#### Exercise materials:
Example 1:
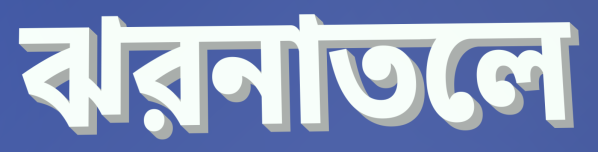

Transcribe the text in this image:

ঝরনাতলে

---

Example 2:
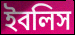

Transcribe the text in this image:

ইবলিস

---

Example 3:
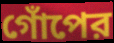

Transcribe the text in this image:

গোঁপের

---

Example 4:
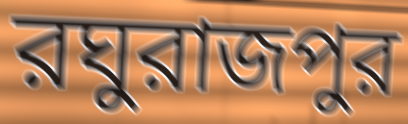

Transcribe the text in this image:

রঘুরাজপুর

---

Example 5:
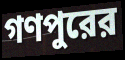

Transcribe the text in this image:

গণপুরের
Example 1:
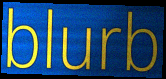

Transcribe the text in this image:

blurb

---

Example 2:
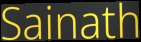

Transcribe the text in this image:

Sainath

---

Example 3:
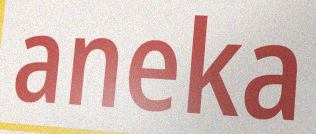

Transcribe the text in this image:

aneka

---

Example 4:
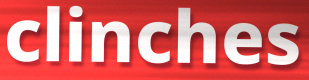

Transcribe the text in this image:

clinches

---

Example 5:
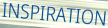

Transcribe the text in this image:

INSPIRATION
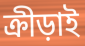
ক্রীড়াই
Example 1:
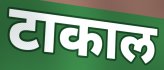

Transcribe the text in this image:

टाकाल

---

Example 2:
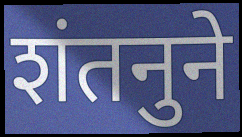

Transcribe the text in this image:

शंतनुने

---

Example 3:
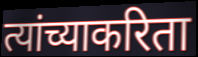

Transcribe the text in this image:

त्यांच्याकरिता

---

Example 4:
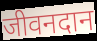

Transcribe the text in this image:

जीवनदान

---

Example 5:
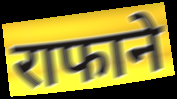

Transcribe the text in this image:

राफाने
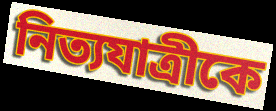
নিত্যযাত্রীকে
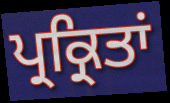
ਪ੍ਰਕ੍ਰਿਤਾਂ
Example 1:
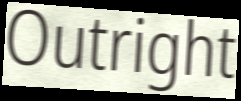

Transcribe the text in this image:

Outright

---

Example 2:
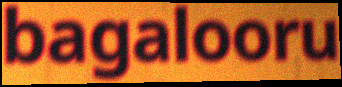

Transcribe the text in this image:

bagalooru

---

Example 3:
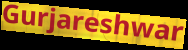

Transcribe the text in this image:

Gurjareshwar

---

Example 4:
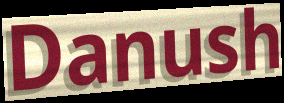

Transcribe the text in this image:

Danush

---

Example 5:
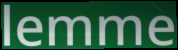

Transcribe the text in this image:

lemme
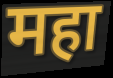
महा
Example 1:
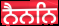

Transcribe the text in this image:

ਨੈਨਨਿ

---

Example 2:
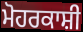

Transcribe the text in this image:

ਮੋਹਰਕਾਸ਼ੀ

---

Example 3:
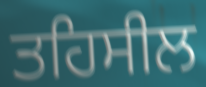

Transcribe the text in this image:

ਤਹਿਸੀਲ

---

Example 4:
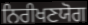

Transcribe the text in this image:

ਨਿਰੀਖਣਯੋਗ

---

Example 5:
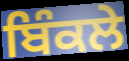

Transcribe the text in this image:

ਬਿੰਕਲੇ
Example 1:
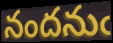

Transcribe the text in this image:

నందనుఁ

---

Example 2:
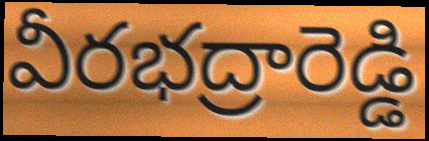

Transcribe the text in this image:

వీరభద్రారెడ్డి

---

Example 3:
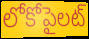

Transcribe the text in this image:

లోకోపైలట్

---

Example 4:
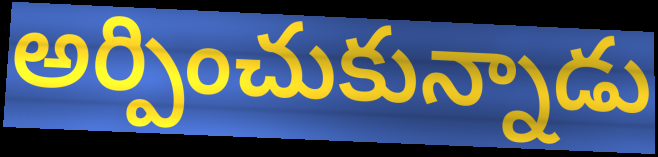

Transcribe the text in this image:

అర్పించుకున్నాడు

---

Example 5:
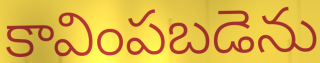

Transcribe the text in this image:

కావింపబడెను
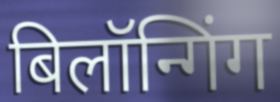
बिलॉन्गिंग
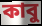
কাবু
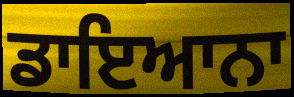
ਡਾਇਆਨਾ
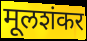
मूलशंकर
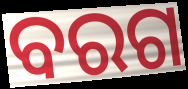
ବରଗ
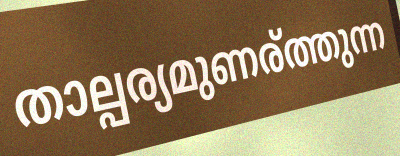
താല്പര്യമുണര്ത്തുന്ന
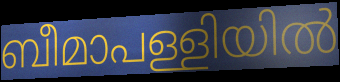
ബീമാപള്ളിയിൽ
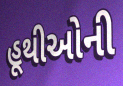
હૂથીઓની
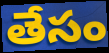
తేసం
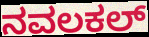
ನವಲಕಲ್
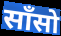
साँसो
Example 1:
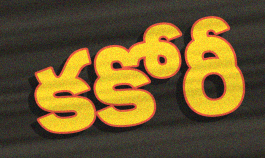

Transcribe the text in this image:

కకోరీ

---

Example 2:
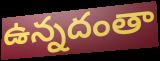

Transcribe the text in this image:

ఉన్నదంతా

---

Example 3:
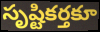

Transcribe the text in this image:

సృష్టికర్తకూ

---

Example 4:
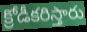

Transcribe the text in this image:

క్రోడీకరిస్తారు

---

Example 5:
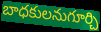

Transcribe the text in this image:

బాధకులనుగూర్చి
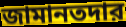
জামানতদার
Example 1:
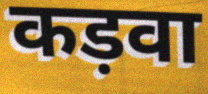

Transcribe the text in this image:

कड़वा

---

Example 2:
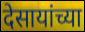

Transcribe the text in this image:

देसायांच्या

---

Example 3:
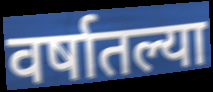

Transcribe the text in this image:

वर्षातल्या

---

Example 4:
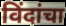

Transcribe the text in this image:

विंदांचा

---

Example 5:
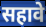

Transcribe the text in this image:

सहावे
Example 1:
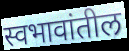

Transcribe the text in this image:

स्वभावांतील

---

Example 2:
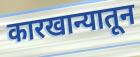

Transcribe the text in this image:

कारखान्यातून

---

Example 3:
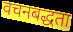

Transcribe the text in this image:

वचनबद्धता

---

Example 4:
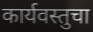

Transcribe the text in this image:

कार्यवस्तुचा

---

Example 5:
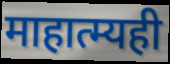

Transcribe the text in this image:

#### Activity:
Copy these entries precisely and drop any picture.

#### Task solution:
Example 1:

Transcribe the text in this image:

ঝরনাতলে

---

Example 2:

Transcribe the text in this image:

ইবলিস

---

Example 3:

Transcribe the text in this image:

গোঁপের

---

Example 4:

Transcribe the text in this image:

রঘুরাজপুর

---

Example 5:

Transcribe the text in this image:

গণপুরের
Example 1:

Transcribe the text in this image:

blurb

---

Example 2:

Transcribe the text in this image:

Sainath

---

Example 3:

Transcribe the text in this image:

aneka

---

Example 4:

Transcribe the text in this image:

clinches

---

Example 5:

Transcribe the text in this image:

INSPIRATION
ক্রীড়াই
Example 1:

Transcribe the text in this image:

टाकाल

---

Example 2:

Transcribe the text in this image:

शंतनुने

---

Example 3:

Transcribe the text in this image:

त्यांच्याकरिता

---

Example 4:

Transcribe the text in this image:

जीवनदान

---

Example 5:

Transcribe the text in this image:

राफाने
নিত্যযাত্রীকে
ਪ੍ਰਕ੍ਰਿਤਾਂ
Example 1:

Transcribe the text in this image:

Outright

---

Example 2:

Transcribe the text in this image:

bagalooru

---

Example 3:

Transcribe the text in this image:

Gurjareshwar

---

Example 4:

Transcribe the text in this image:

Danush

---

Example 5:

Transcribe the text in this image:

lemme
महा
Example 1:

Transcribe the text in this image:

ਨੈਨਨਿ

---

Example 2:

Transcribe the text in this image:

ਮੋਹਰਕਾਸ਼ੀ

---

Example 3:

Transcribe the text in this image:

ਤਹਿਸੀਲ

---

Example 4:

Transcribe the text in this image:

ਨਿਰੀਖਣਯੋਗ

---

Example 5:

Transcribe the text in this image:

ਬਿੰਕਲੇ
Example 1:

Transcribe the text in this image:

నందనుఁ

---

Example 2:

Transcribe the text in this image:

వీరభద్రారెడ్డి

---

Example 3:

Transcribe the text in this image:

లోకోపైలట్

---

Example 4:

Transcribe the text in this image:

అర్పించుకున్నాడు

---

Example 5:

Transcribe the text in this image:

కావింపబడెను
बिलॉन्गिंग
কাবু
ਡਾਇਆਨਾ
मूलशंकर
ବରଗ
താല്പര്യമുണര്ത്തുന്ന
ബീമാപള്ളിയിൽ
હૂથીઓની
తేసం
ನವಲಕಲ್
साँसो
Example 1:

Transcribe the text in this image:

కకోరీ

---

Example 2:

Transcribe the text in this image:

ఉన్నదంతా

---

Example 3:

Transcribe the text in this image:

సృష్టికర్తకూ

---

Example 4:

Transcribe the text in this image:

క్రోడీకరిస్తారు

---

Example 5:

Transcribe the text in this image:

బాధకులనుగూర్చి
জামানতদার
Example 1:

Transcribe the text in this image:

कड़वा

---

Example 2:

Transcribe the text in this image:

देसायांच्या

---

Example 3:

Transcribe the text in this image:

वर्षातल्या

---

Example 4:

Transcribe the text in this image:

विंदांचा

---

Example 5:

Transcribe the text in this image:

सहावे
Example 1:

Transcribe the text in this image:

स्वभावांतील

---

Example 2:

Transcribe the text in this image:

कारखान्यातून

---

Example 3:

Transcribe the text in this image:

वचनबद्धता

---

Example 4:

Transcribe the text in this image:

कार्यवस्तुचा

---

Example 5:

Transcribe the text in this image:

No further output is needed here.